## Requirement 1
Reproduce the part of the experimental procedures passage that begins at the words "2 Experimental procedures" and stops after the words "Baker (Phillipsburg, NJ).".
## Requirement 2
In the experimental procedures passage, which companies are named as suppliers of the purchased materials? List all of them.
## Requirement 3
Based on the experimental procedures passage, answer yes or no to each statement and quote the words that decide it.
(a) The NIPAAm polymerization was carried out at 70°C for 24 h.
(b) In this study the solution concentration was raised from 0.3 g/70 ml to 0.6 g/70 ml.
(c) Pure PEG powder was measured with the ATR attachment.

## Reading passage
════════

2 Experimental procedures

2.1 Materials

Chitosan (MW 400,000) was purchased from Fluka Chemie AG (Buchs, Switzerland). Acetic acid was purchased from EM Science Industries (Gibbstown, NJ). PEG (MW 2,000, 4,000, 6,000, 8,000, 10,000 and 20,000), benzoyl peroxide (BPO) and N-isopropylacrylamide (NIPAAm) were purchased from Aldrich Chemical Company (Milwaukee, WI); NIPAAm was further purified with benzene/n-hexane by recrystallization before use. Diethyl ether and acetone were purchased from J.T. Baker (Phillipsburg, NJ).

2.2 Hydrogel fabrication

PNIPAAm precursor was first prepared by free radical polymerization in methanol according to our previous method [11, 17]. In brief, the polymerization of NIPAAm (5.65 g, 50 mmol in methanol) in a 150 ml flask under dry nitrogen atmosphere was initiated by BPO (0.242 g, 2.0 mol% based on NIPAAm) at 70°C and lasted for 24 h. After polymerization, the resulting product was precipitated in excess of diethyl ether. The product was further purified by dissolution in acetone and precipitation in diethyl ether three times. The purified product was dried in vacuum at room temperature for 24 h prior to further use. PNIPAAm of molecular weight 33,000 was thus obtained.

All physically crosslinked chitosan/PEG/PNIPAAm hydrogels were prepared by the dissolution/evaporation method as described in our previous study [11]. In that prior study, we found that the hydrogel samples at the concentration of 0.6 g/70 ml during fabrication had a higher and faster swelling, and some swollen hydrogels even fractured upon swelling. However, a lower concentration can facilitate the formation of thin gels with a more compact structure [18], which could slow down the swelling. In this study, to testify the hypothesis, the solution concentration was reduced to 0.3 g/70 ml instead of 0.6 g/70 ml. Briefly, 0.3 g of blended chitosan/PEG/PNIPAAm with different MW of PEG at the feed ratio of 70/20/10 was dissolved in 70 ml acetic acid solution (2% v/v). The solution was shaken for 2 days and was then filtered using a glass Buchner funnel to remove any undissolved materials. The hydrogels were obtained by casting this solution onto petri dishes (100 × 10 mm) and dried for 2 days in a fume hood. The resulting hydrogels were further dried in vacuum for 2 days at room temperature. A series of hydrogels with thickness from 0.1 to 0.4 mm were prepared and the obtained hydrogels were designated as fresh ones. The composition of the chitosan/PEG/PNIPAAm hydrogels was expressed as CGN#, and # was referred to the MW of PEG here. For example, the chitosan/PEG/PNIPAAm hydrogel with PEG MW 2000 was labeled as CGN2000.

2.3 FTIR analysis

FTIR (Nicolet Magna 560, Madison, WI) was used to study the interactions among the components of the fresh gels. The fresh gel samples were directly placed on the horizontal Attenuated Total Reflectance (ATR) attachment of a Nicolet Magna 560 FTIR for recording IR spectra. The pure chitosan gel was characterized by the ATR method as the control. Pure PEG or PNIPAAm powders, yet were mixed with KBr powder (1/10, w/w) and compressed into pellets for regular FTIR measurement (without ATR).

════════

## Data excerpt
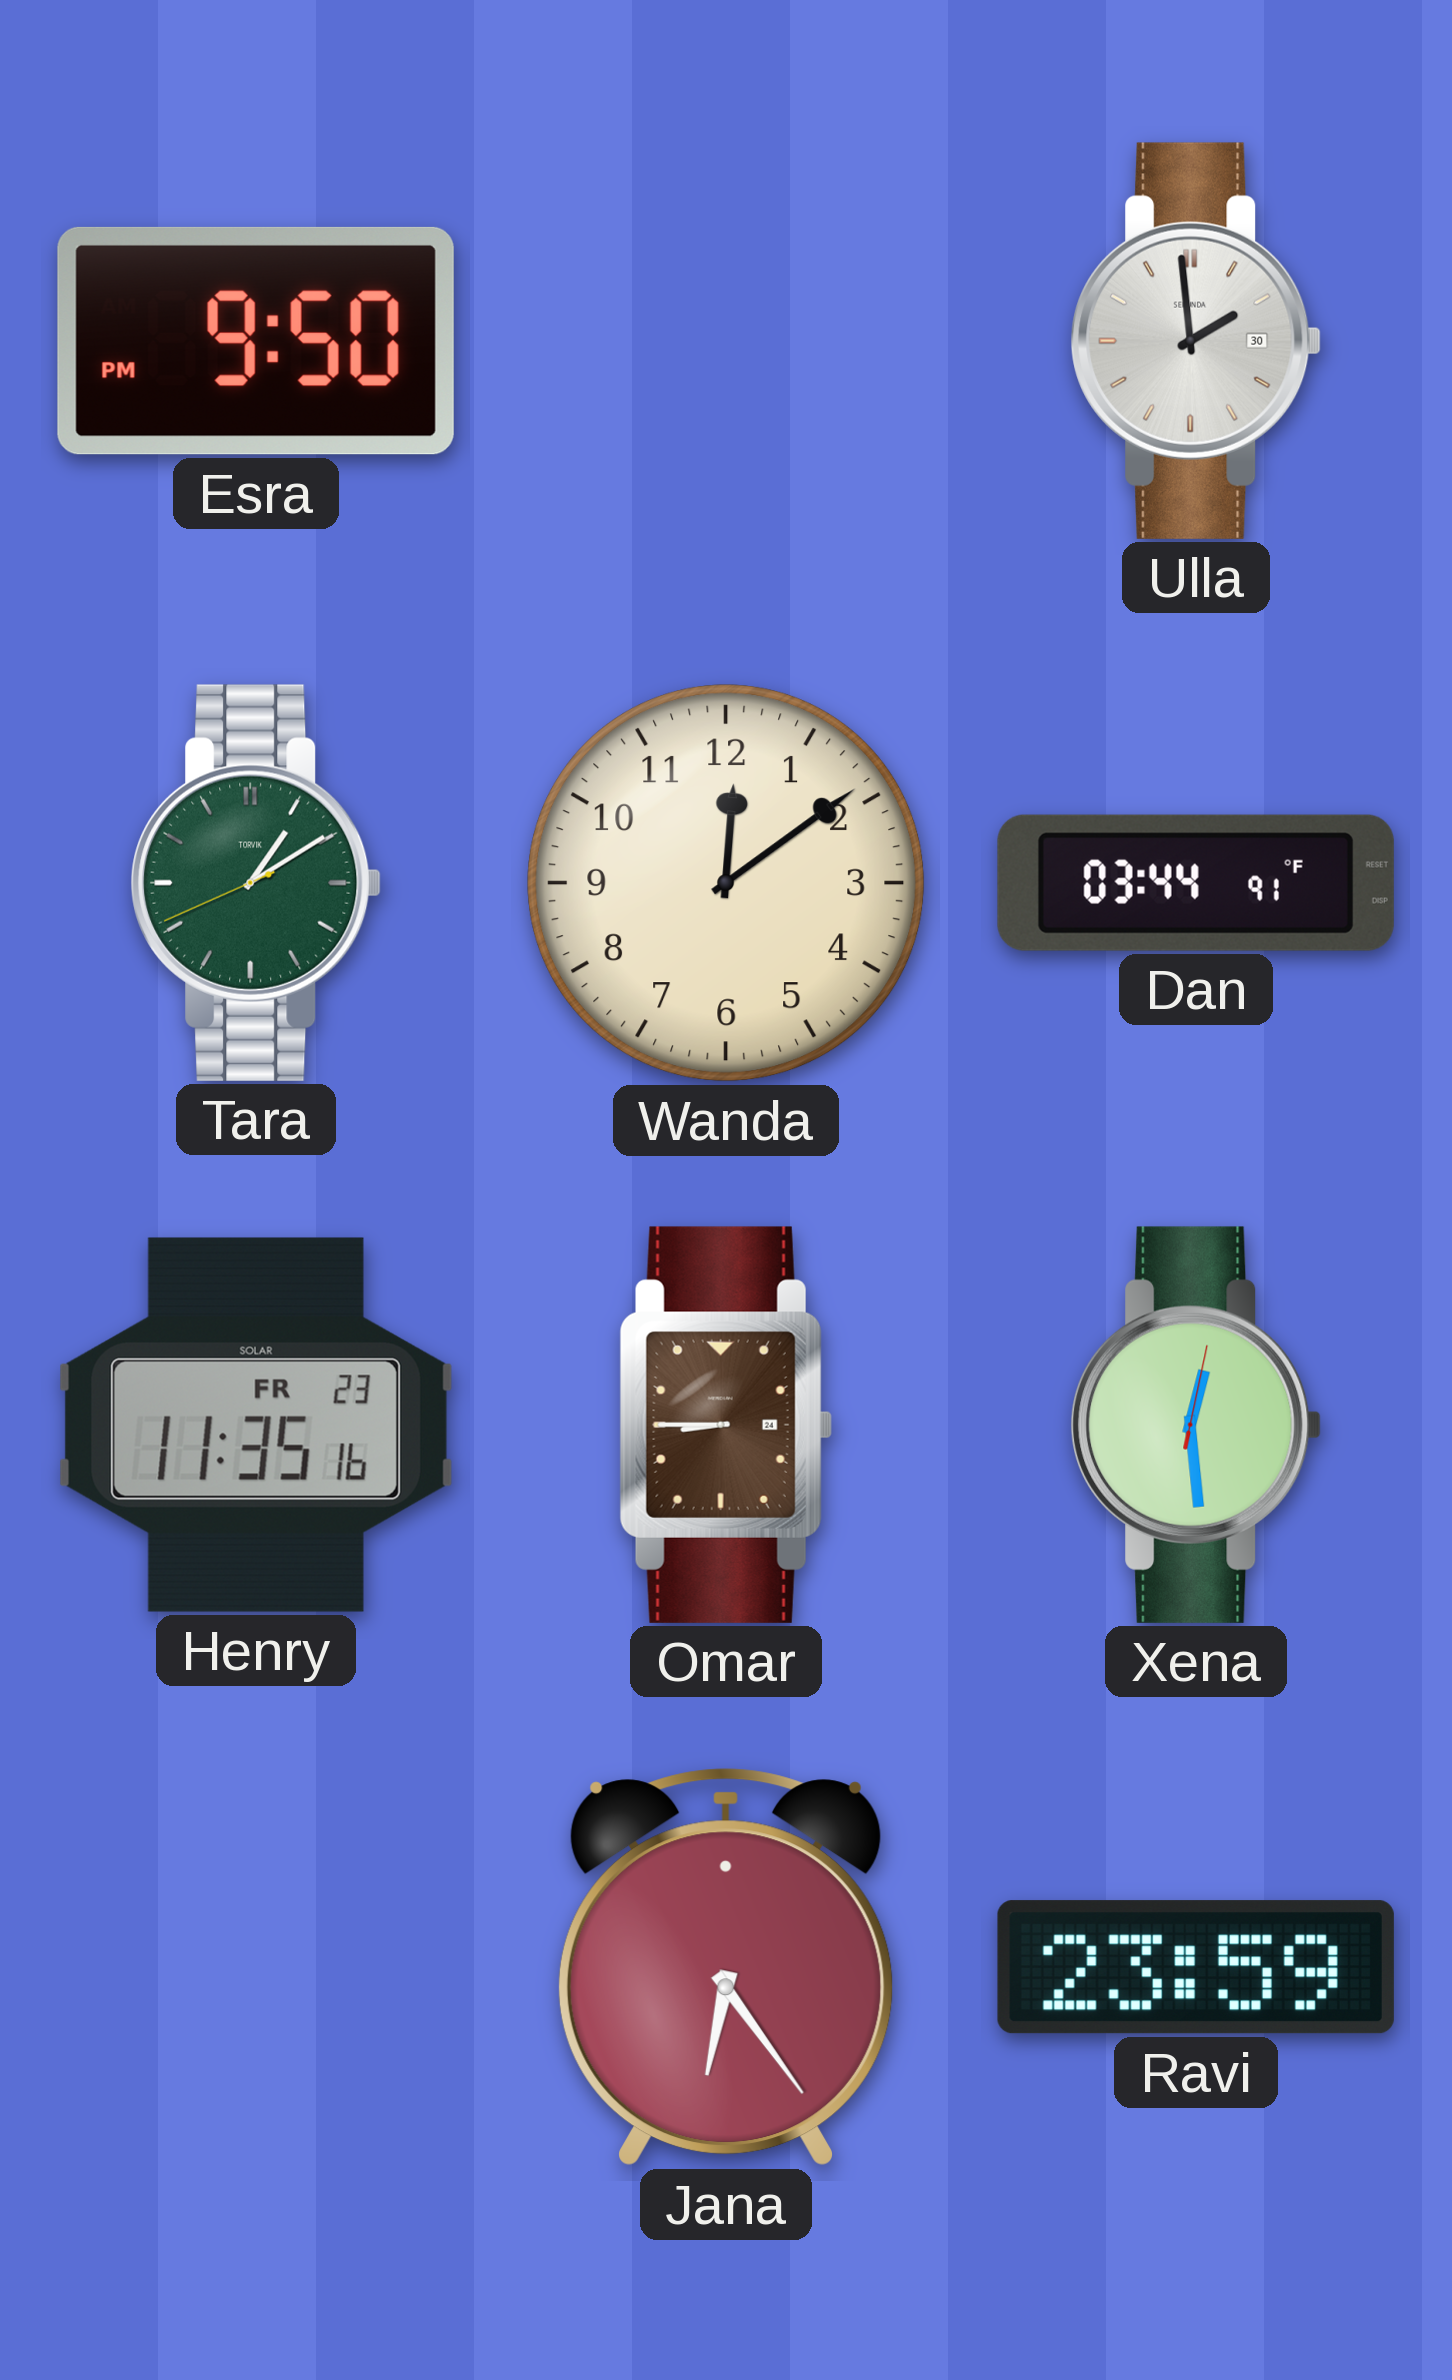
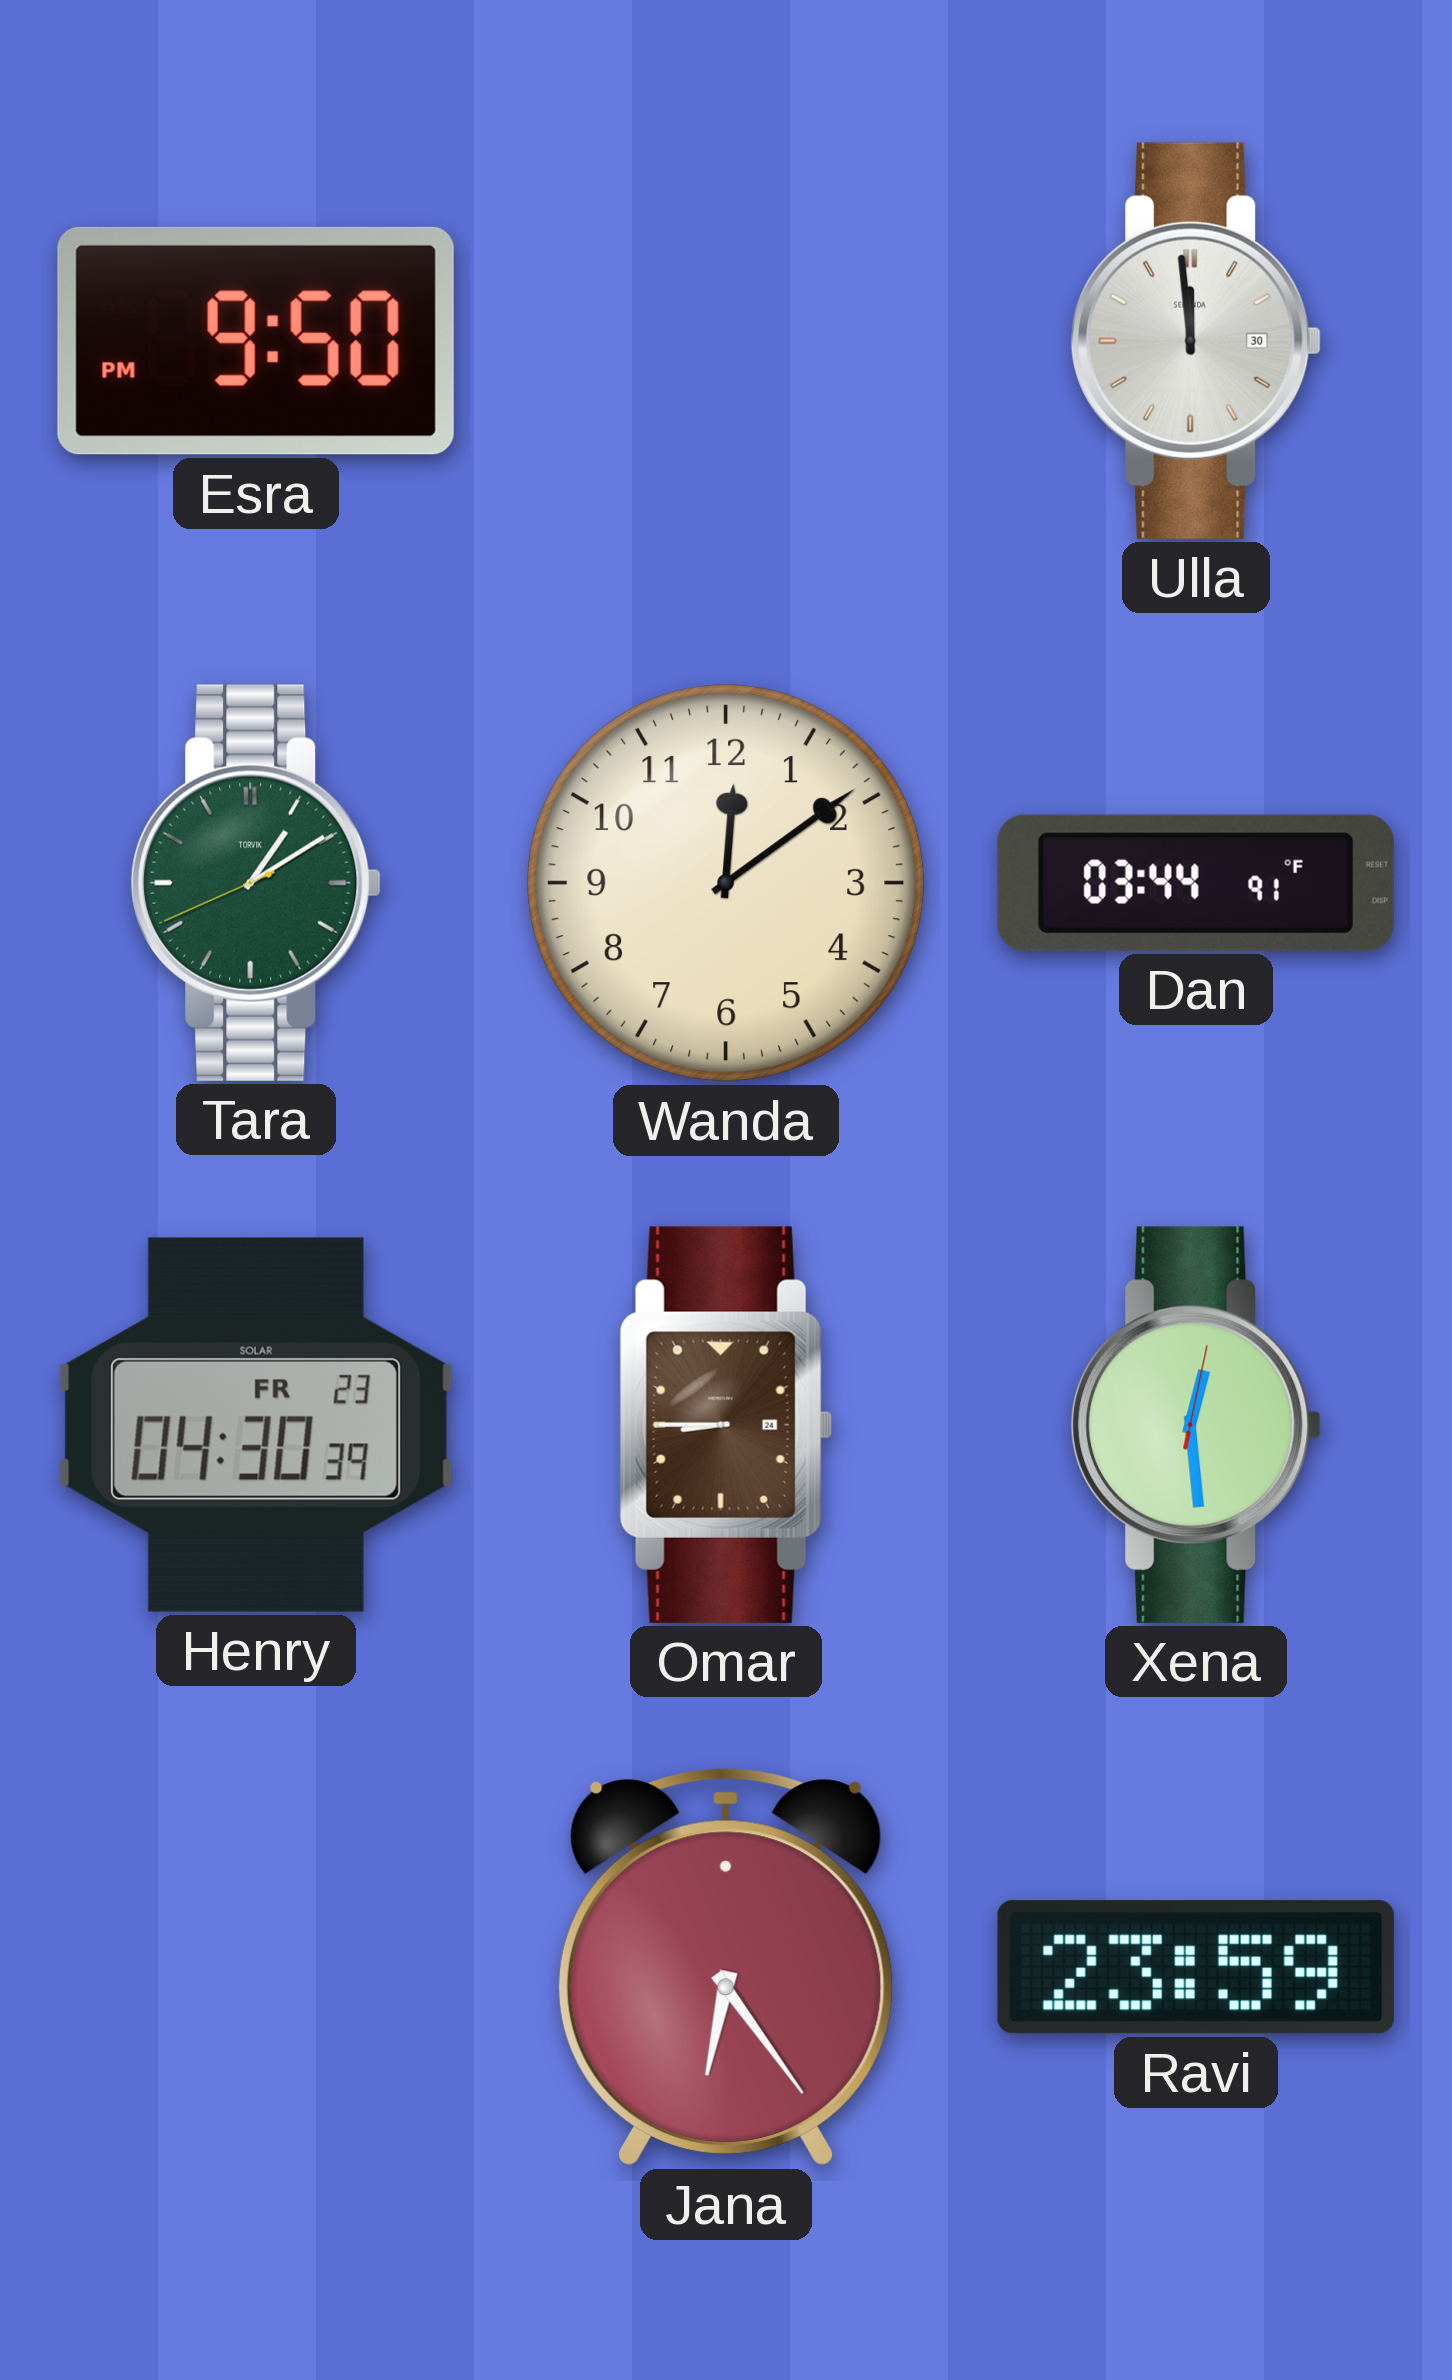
Ulla: 1:59 -> 11:59
Henry: 11:35 -> 04:30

════════

## Exercise output 1
2 Experimental procedures

2.1 Materials

Chitosan (MW 400,000) was purchased from Fluka Chemie AG (Buchs, Switzerland). Acetic acid was purchased from EM Science Industries (Gibbstown, NJ). PEG (MW 2,000, 4,000, 6,000, 8,000, 10,000 and 20,000), benzoyl peroxide (BPO) and N-isopropylacrylamide (NIPAAm) were purchased from Aldrich Chemical Company (Milwaukee, WI); NIPAAm was further purified with benzene/n-hexane by recrystallization before use. Diethyl ether and acetone were purchased from J.T. Baker (Phillipsburg, NJ).

## Exercise output 2
- Fluka Chemie AG
- EM Science Industries
- Aldrich Chemical Company
- J.T. Baker

## Exercise output 3
(a) Yes: "initiated by BPO (0.242 g, 2.0 mol% based on NIPAAm) at 70°C and lasted for 24 h"
(b) No: "the solution concentration was reduced to 0.3 g/70 ml instead of 0.6 g/70 ml"
(c) No: "compressed into pellets for regular FTIR measurement (without ATR)"